(Collected data)
▼

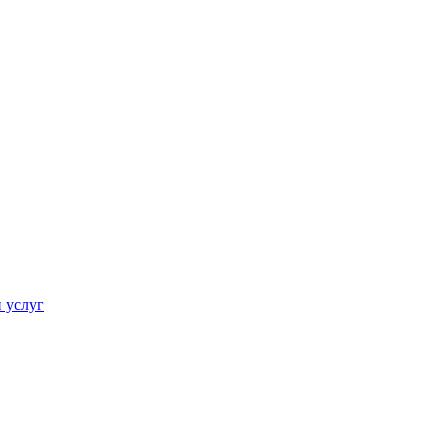
 услуг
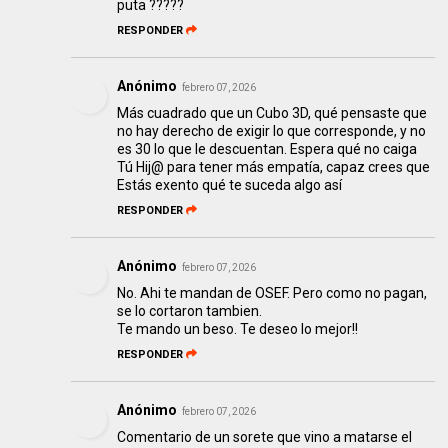
puta ?????
RESPONDER
Anónimo
febrero 07, 2026
Más cuadrado que un Cubo 3D, qué pensaste que
no hay derecho de exigir lo que corresponde, y no
es 30 lo que le descuentan. Espera qué no caiga
Tú Hij@ para tener más empatía, capaz crees que
Estás exento qué te suceda algo así
RESPONDER
Anónimo
febrero 07, 2026
No. Ahi te mandan de OSEF. Pero como no pagan,
se lo cortaron tambien.
Te mando un beso. Te deseo lo mejor!!
RESPONDER
Anónimo
febrero 07, 2026
Comentario de un sorete que vino a matarse el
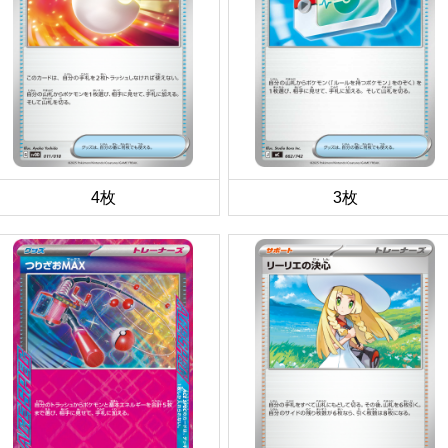
4枚
3枚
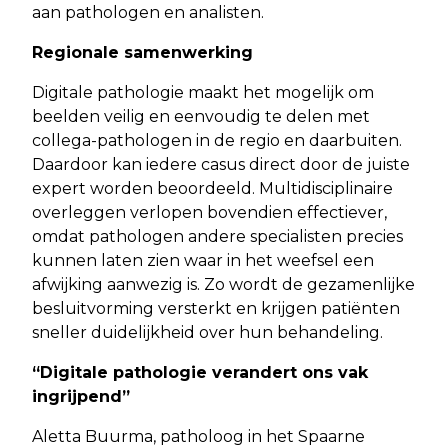
aan pathologen en analisten.
Regionale samenwerking
Digitale pathologie maakt het mogelijk om
beelden veilig en eenvoudig te delen met
collega-pathologen in de regio en daarbuiten.
Daardoor kan iedere casus direct door de juiste
expert worden beoordeeld. Multidisciplinaire
overleggen verlopen bovendien effectiever,
omdat pathologen andere specialisten precies
kunnen laten zien waar in het weefsel een
afwijking aanwezig is. Zo wordt de gezamenlijke
besluitvorming versterkt en krijgen patiënten
sneller duidelijkheid over hun behandeling.
“Digitale pathologie verandert ons vak
ingrijpend”
Aletta Buurma, patholoog in het Spaarne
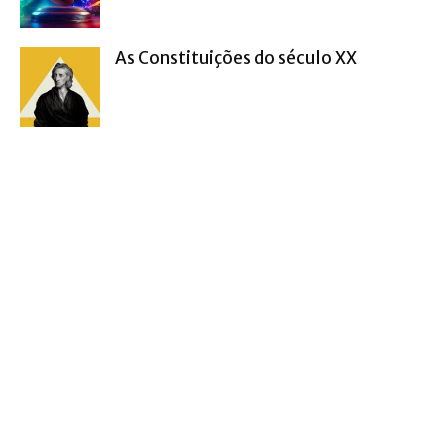
As Constituições do século XX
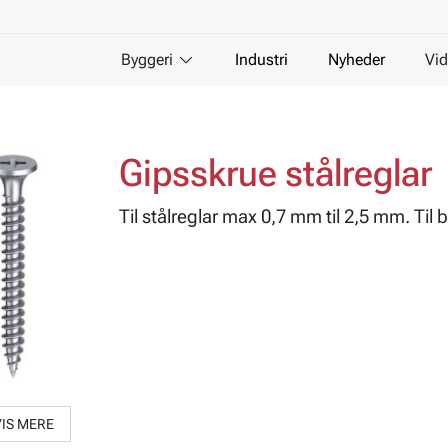
Byggeri
Industri
Nyheder
Vid
Gipsskrue stålreglar
Til stålreglar max 0,7 mm til 2,5 mm. Til 
VIS MERE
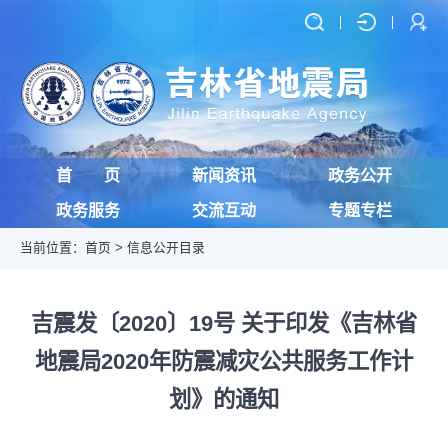
首 页
新闻资讯
政务公开
政务服务
交流互动
专题专栏
当前位置：
首页
>
信息公开目录
吉震发〔2020〕19号 关于印发《吉林省
地震局2020年防震减灾公共服务工作计
划》的通知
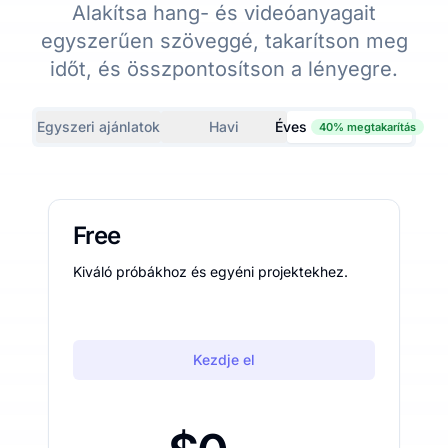
Alakítsa hang- és videóanyagait
egyszerűen szöveggé, takarítson meg
időt, és összpontosítson a lényegre.
Egyszeri ajánlatok
Havi
Éves
40% megtakarítás
Free
Kiváló próbákhoz és egyéni projektekhez.
Kezdje el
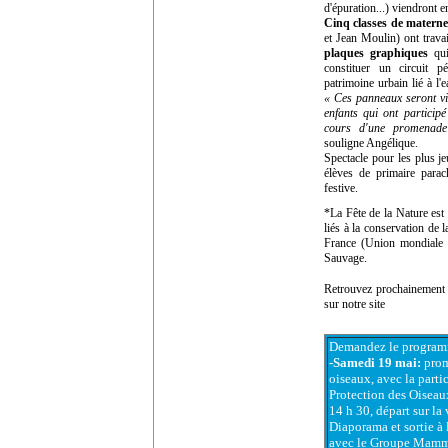
d'épuration...) viendront e
Cinq classes de materne
et Jean Moulin) ont travai
plaques graphiques
qui
constituer un circuit p
patrimoine urbain lié à l'e
« Ces panneaux seront visi
enfants qui ont participé
cours d'une promenade
souligne Angélique.
Spectacle pour les plus je
élèves de primaire parac
festive.
*La Fête de la Nature est 
liés à la conservation de 
France (Union mondiale 
Sauvage.
Retrouvez prochainement l
sur notre site
Demandez le program
-Samedi 19 mai:
prom
oiseaux, avec la parti
Protection des Oisea
14 h 30, départ sur la 
Diaporama et sortie à 
avec le Groupe Mamm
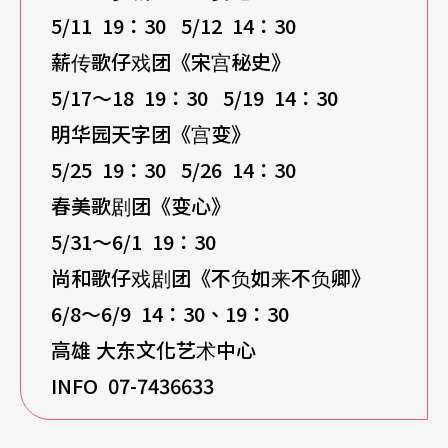
5/11 19
：30 5/12 14：30
薪传歌仔戏团《宋宫秘史》
5/17
～18 19：30 5/19 14：30
明华园天字团《宫变》
5/25 19
：30 5/26 14：30
春美歌剧团《变心》
5/31
～6/1 19：30
尚和歌仔戏剧团《不负如来不负卿》
6/8
～6/9 14：30、19：30
高雄 大东文化艺术中心
INFO 07-7436633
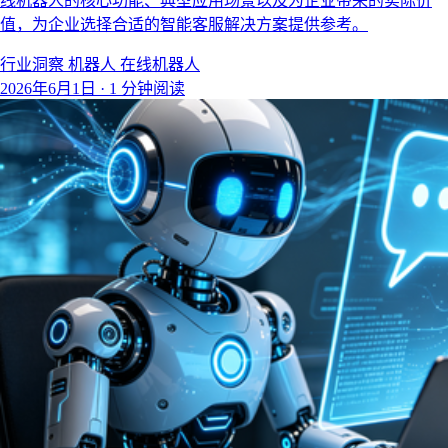
线机器人的核心功能、典型应用场景以及为企业带来的实际价
值，为企业选择合适的智能客服解决方案提供参考。
行业洞察
机器人
在线机器人
2026年6月1日
·
1 分钟阅读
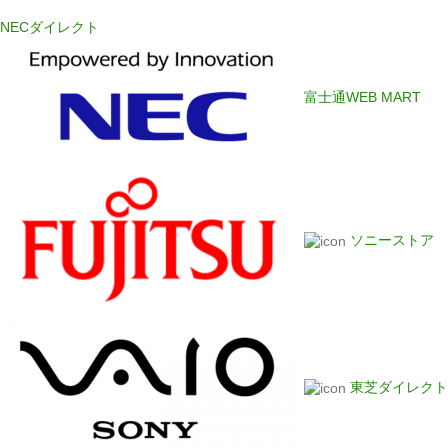
NECダイレクト
富士通WEB MART
ソニーストア
東芝ダイレクト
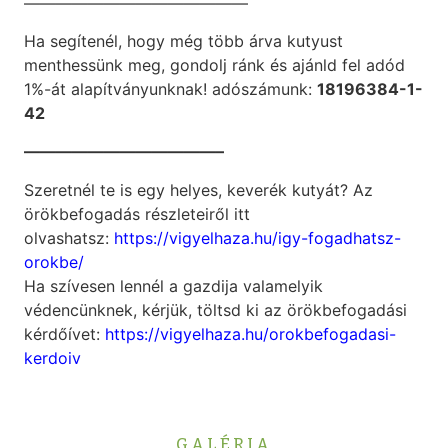
——————————————
Ha segítenél, hogy még több árva kutyust
menthessünk meg, gondolj ránk és ajánld fel adód
1%-át alapítványunknak! adószámunk:
18196384-1-
42
————————————–
Szeretnél te is egy helyes, keverék kutyát? Az
örökbefogadás részleteiről itt
olvashatsz:
https://vigyelhaza.hu/igy-fogadhatsz-
orokbe/
Ha szívesen lennél a gazdija valamelyik
védencünknek, kérjük, töltsd ki az örökbefogadási
kérdőívet:
https://vigyelhaza.hu/orokbefogadasi-
kerdoiv
GALÉRIA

▲

What the task requires — Copy out the lines in the records above, starting at the line that contains "aan pathologen en analisten." and ending at the line that contains "overleggen verlopen bovendien", with both of those lines included.

Answer section —
aan pathologen en analisten.
Regionale samenwerking
Digitale pathologie maakt het mogelijk om
beelden veilig en eenvoudig te delen met
collega-pathologen in de regio en daarbuiten.
Daardoor kan iedere casus direct door de juiste
expert worden beoordeeld. Multidisciplinaire
overleggen verlopen bovendien effectiever,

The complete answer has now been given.